Seated ab workout. Bend to the side to target. Now youre going to slowly twist to the right and hold for one second while contracting your core. Sit leaning slightly backwards in a reclining bench or chair with your knees together and.

With your right foot raised bring your left hand to meet your right shoulder extending your right hand all the way. Do modified ab crunches. After the one second return to the starting position and do the left side then repeat.

Easy Ab Crunches Sit on the front of your chair with your legs together knees bent at a 90-degree angle feet flat on the ground arms up and bent at the elbows with fingers interlaced behind your head.

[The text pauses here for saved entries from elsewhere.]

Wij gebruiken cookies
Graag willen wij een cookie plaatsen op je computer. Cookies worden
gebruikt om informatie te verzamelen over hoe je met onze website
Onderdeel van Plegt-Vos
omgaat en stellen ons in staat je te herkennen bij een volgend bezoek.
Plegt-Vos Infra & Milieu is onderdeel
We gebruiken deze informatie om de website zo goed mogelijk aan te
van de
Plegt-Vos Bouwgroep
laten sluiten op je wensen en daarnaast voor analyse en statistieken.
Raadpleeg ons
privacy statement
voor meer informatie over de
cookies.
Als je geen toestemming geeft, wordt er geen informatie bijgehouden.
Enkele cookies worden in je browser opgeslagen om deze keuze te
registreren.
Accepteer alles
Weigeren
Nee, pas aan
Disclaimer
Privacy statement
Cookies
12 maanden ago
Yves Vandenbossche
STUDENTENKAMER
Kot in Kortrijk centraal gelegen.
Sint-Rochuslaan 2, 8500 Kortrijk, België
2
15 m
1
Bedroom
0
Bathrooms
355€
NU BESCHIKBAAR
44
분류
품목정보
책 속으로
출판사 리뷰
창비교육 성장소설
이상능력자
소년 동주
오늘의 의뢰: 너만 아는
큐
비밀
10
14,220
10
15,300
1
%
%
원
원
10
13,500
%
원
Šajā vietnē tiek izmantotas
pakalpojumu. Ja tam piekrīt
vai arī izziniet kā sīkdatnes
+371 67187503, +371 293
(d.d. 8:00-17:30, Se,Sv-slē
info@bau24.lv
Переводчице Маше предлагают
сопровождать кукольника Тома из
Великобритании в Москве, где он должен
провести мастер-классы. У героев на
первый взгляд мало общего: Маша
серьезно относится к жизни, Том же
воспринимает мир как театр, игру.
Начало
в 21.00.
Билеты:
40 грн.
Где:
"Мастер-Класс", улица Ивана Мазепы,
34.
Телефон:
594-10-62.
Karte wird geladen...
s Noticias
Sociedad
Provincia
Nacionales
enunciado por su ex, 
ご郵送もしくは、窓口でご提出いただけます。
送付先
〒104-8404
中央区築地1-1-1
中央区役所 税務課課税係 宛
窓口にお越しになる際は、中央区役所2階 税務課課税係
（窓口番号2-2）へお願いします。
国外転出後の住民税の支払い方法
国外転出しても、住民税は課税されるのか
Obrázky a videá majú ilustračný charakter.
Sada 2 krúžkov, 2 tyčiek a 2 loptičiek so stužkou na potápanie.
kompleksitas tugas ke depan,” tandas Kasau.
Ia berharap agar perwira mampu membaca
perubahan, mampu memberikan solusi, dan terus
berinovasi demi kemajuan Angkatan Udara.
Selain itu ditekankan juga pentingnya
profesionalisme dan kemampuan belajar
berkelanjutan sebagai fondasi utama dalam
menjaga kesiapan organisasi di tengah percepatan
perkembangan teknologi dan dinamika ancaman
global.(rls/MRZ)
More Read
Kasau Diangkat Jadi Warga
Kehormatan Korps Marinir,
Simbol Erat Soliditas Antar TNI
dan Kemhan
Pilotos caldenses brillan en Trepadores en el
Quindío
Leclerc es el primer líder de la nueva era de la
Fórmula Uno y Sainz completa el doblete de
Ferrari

The Seated Ab Circle is our beginner version bottom up rotation exercise. Twist your torso all the way to the right as far as you can.

From here gently twist your torso to the right as far as comfortable. Extend legs straight in front of you contract your abs and begin making clockwise and counterclockwise circles with your legs. Performing Ab Strengthening Moves 1.

Get into the starting position as shown in position A with both hands set at 90 degrees. Sitting upright in your chair raise your right foot slightly off the ground. Sit on the floor with arms extended at your sides and palms flat on the floor.

Sit tall in a chair with your feet flat on the floor and hold a light medicine ball dumbbell or other similarly weighted object in front of your chest. Return to centre and repeat the motion to your left. Extend your arms to hold the ball at eye level in front of you with elbows slightly bent.

Download the FREE HASfit app. Engage your core and lean back until your back grazes your chair back.